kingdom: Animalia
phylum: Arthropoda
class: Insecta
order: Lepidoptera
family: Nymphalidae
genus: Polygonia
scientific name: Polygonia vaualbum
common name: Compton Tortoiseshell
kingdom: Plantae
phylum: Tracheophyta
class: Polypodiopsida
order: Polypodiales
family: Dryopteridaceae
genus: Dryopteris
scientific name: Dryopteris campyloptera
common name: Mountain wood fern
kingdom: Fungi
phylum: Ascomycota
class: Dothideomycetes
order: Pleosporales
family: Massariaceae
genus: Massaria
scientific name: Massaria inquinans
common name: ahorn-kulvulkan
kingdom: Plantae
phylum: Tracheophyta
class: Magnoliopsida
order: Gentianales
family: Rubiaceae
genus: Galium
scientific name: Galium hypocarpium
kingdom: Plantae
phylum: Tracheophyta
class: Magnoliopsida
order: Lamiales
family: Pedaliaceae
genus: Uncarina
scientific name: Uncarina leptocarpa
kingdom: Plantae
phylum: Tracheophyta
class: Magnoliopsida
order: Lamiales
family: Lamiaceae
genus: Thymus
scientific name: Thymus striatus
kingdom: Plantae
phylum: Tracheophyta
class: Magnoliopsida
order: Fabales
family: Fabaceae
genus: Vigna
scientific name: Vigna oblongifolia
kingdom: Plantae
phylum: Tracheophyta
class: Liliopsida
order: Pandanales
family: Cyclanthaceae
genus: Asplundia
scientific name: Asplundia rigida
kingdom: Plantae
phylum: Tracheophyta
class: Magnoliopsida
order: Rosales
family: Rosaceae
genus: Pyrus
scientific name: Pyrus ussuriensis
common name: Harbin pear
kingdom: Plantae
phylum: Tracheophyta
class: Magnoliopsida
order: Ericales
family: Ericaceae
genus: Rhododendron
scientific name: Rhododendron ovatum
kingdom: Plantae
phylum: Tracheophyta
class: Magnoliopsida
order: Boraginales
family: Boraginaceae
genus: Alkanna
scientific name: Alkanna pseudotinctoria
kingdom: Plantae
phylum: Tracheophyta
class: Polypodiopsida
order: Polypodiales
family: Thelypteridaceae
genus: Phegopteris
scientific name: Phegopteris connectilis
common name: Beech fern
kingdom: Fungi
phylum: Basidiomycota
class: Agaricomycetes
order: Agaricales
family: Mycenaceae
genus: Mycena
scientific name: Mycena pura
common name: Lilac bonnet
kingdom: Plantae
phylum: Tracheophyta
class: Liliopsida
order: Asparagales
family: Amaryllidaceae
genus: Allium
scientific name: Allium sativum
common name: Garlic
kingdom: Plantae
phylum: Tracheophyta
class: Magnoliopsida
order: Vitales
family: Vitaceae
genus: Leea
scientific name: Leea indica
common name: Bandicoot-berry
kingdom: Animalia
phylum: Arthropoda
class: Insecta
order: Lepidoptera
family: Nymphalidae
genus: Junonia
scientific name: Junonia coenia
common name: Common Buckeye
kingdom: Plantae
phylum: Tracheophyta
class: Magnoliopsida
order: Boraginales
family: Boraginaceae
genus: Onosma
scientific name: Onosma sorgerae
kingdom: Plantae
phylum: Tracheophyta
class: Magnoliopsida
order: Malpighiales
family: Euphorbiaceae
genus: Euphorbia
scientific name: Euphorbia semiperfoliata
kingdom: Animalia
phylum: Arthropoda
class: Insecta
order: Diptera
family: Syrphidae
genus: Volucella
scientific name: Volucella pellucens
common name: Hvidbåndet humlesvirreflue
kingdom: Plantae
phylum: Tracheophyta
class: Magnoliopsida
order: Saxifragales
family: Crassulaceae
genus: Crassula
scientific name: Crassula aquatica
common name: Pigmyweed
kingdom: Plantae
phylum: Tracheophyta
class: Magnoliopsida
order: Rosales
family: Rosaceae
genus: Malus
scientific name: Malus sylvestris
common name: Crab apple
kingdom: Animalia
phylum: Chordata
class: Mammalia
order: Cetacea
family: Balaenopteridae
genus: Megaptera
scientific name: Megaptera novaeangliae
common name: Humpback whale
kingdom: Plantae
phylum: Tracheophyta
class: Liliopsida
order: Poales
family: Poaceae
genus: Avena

СУТЬ ЗАДАНИЯ: Замените "phylum" на "division" во всех строках, начиная со строки с "family: Pedaliaceae" и ниже вплоть до строки с "order: Fabales" (обе включительно). Выпишите заново только эти строки, ничего больше в них не меняя.

РЕЗУЛЬТАТ ВЫПОЛНЕНИЯ:
family: Pedaliaceae
genus: Uncarina
scientific name: Uncarina leptocarpa
kingdom: Plantae
division: Tracheophyta
class: Magnoliopsida
order: Lamiales
family: Lamiaceae
genus: Thymus
scientific name: Thymus striatus
kingdom: Plantae
division: Tracheophyta
class: Magnoliopsida
order: Fabales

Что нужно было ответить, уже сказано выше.